Exercise data section start

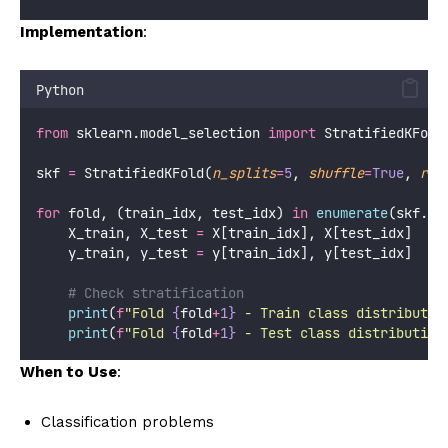
Implementation
:
Python
from
 sklearn.model_selection 
import
 StratifiedKFold
skf 
=
 StratifiedKFold(
n_splits
=
5
, 
shuffle
=
True
, 
ran
for
 fold, (train_idx, test_idx) 
in
enumerate
(skf.sp
    X_train, X_test 
=
 X[train_idx], X[test_idx]
    y_train, y_test 
=
 y[train_idx], y[test_idx]
# Check stratification
print
(
f
"Fold 
{
fold
+
1}
 - Train class distributio
print
(
f
"Fold 
{
fold
+
1}
 - Test class distribution
When to Use
:
Classification problems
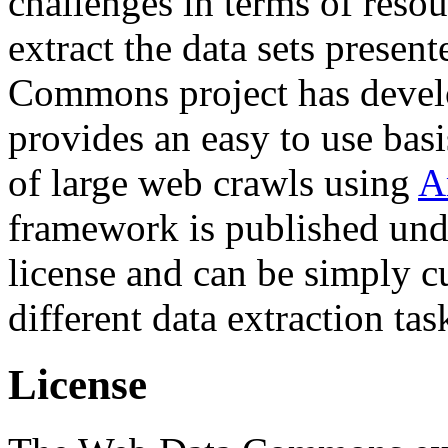
challenges in terms of resou
extract the data sets prese
Commons project has deve
provides an easy to use basi
of large web crawls using
A
framework is published und
license and can be simply c
different data extraction tas
License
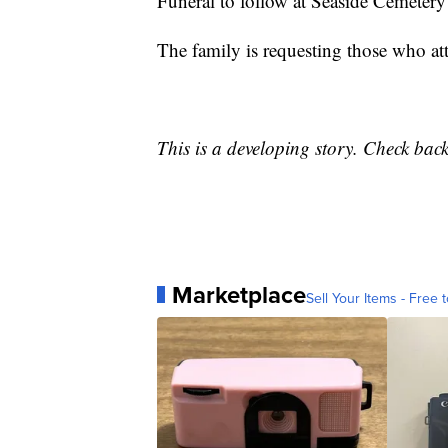
Funeral to follow at Seaside Cemetery
The family is requesting those who att
This is a developing story. Check bac
Marketplace
Sell Your Items - Free t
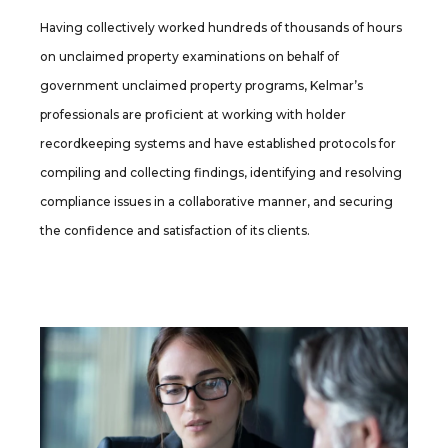
Having collectively worked hundreds of thousands of hours
on unclaimed property examinations on behalf of
government unclaimed property programs, Kelmar’s
professionals are proficient at working with holder
recordkeeping systems and have established protocols for
compiling and collecting findings, identifying and resolving
compliance issues in a collaborative manner, and securing
the confidence and satisfaction of its clients.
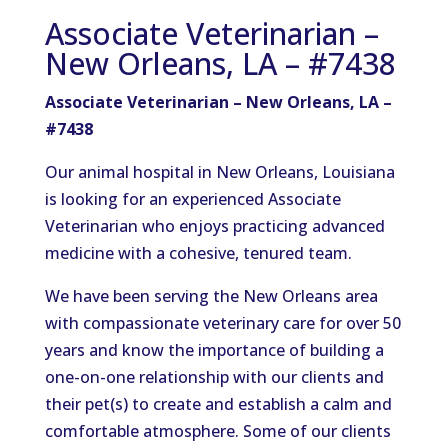
Associate Veterinarian –
New Orleans, LA – #7438
Associate Veterinarian – New Orleans, LA –
#7438
Our animal hospital in New Orleans, Louisiana
is looking for an experienced Associate
Veterinarian who enjoys practicing advanced
medicine with a cohesive, tenured team.
We have been serving the New Orleans area
with compassionate veterinary care for over 50
years and know the importance of building a
one-on-one relationship with our clients and
their pet(s) to create and establish a calm and
comfortable atmosphere. Some of our clients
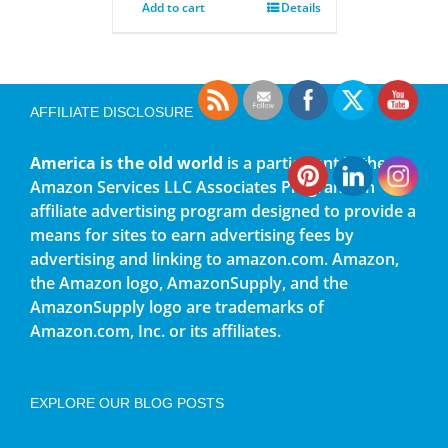
Add to cart
Details
AFFILIATE DISCLOSURE
America is the old world
is a participant in the
Amazon Services LLC Associates Program, an
affiliate advertising program designed to provide a
means for sites to earn advertising fees by
advertising and linking to amazon.com. Amazon,
the Amazon logo, AmazonSupply, and the
AmazonSupply logo are trademarks of
Amazon.com, Inc. or its affiliates.
EXPLORE OUR BLOG POSTS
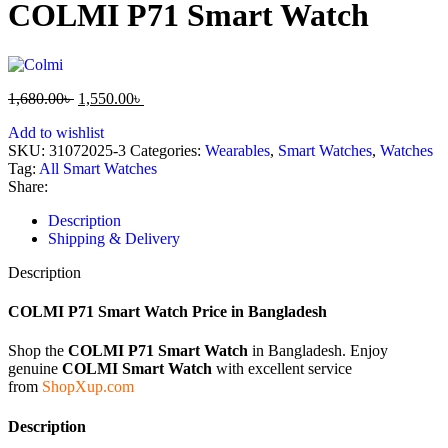
COLMI P71 Smart Watch
1,680.00
৳
1,550.00
৳
Add to wishlist
SKU:
31072025-3
Categories:
Wearables
,
Smart Watches
,
Watches
Tag:
All Smart Watches
Share:
Description
Shipping & Delivery
Description
COLMI P71 Smart Watch Price in Bangladesh
Shop the
COLMI P71 Smart Watch
in Bangladesh. Enjoy
genuine
COLMI Smart Watch
with excellent service
from
ShopXup.com
Description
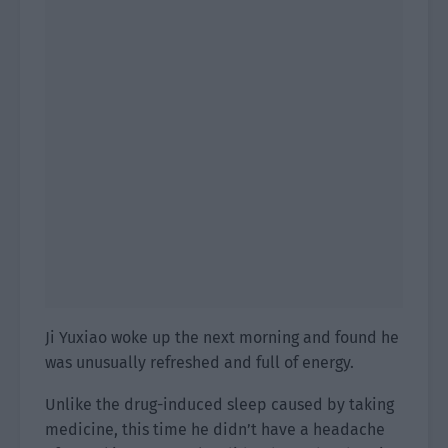
Ji Yuxiao woke up the next morning and found he
was unusually refreshed and full of energy.
Unlike the drug-induced sleep caused by taking
medicine, this time he didn’t have a headache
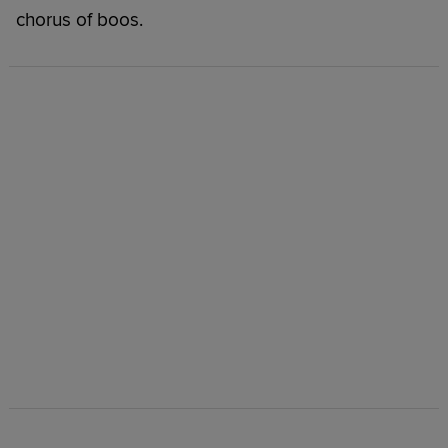
chorus of boos.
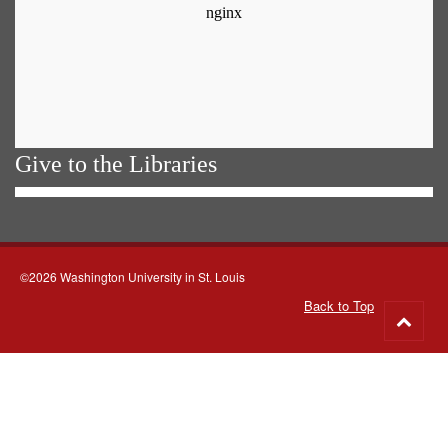
Give to the Libraries
©2026 Washington University in St. Louis
Back to Top
Go
to
top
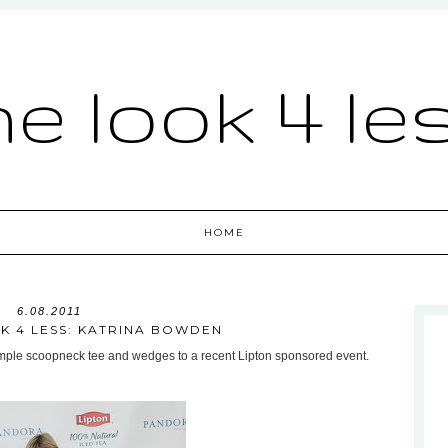
he look 4 le
HOME
6.08.2011
K 4 LESS: KATRINA BOWDEN
simple scoopneck tee and wedges to a recent Lipton sponsored event.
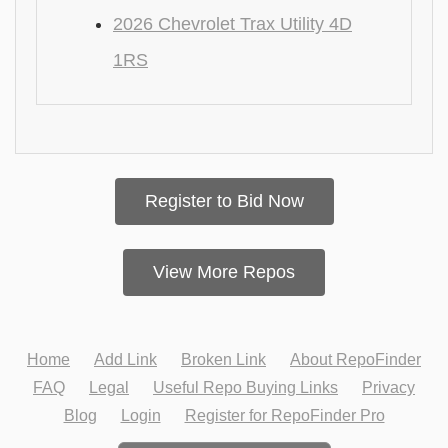
2026 Chevrolet Trax Utility 4D
1RS
Register to Bid Now
View More Repos
Home
Add Link
Broken Link
About RepoFinder
FAQ
Legal
Useful Repo Buying Links
Privacy
Blog
Login
Register for RepoFinder Pro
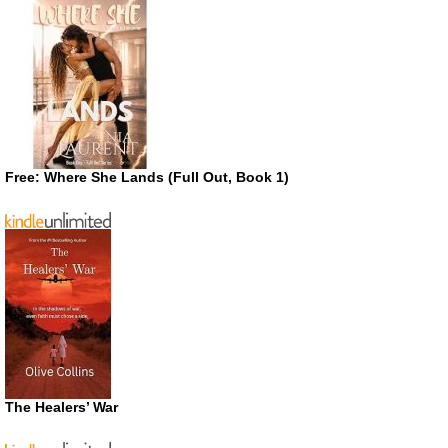
Free: Where She Lands (Full Out, Book 1)
The Healers’ War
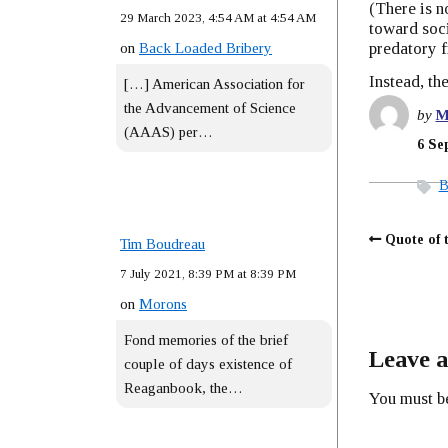
(There is n
29 March 2023, 4:54 AM at 4:54 AM
toward soci
predatory f
on
Back Loaded Bribery
Instead, th
[…] American Association for
the Advancement of Science
by
M
(AAAS) per…
6 Se
B
Quote of 
Tim Boudreau
7 July 2021, 8:39 PM at 8:39 PM
on
Morons
Fond memories of the brief
Leave a
couple of days existence of
Reaganbook, the…
You must 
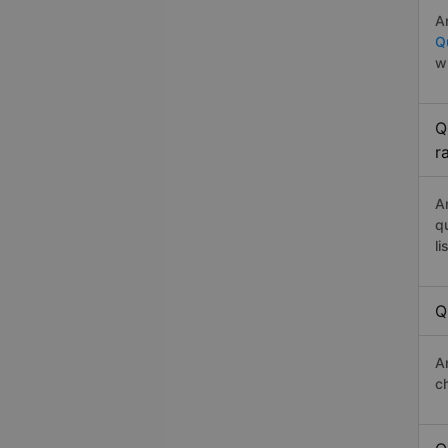
A
Q
w
Q
r
A
q
li
Q
A
c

Exercise data section end

Task details — Please report every line in the entries above that holds the string "Watches".

Your response —
Smart Watches
Watches
All Smart Watches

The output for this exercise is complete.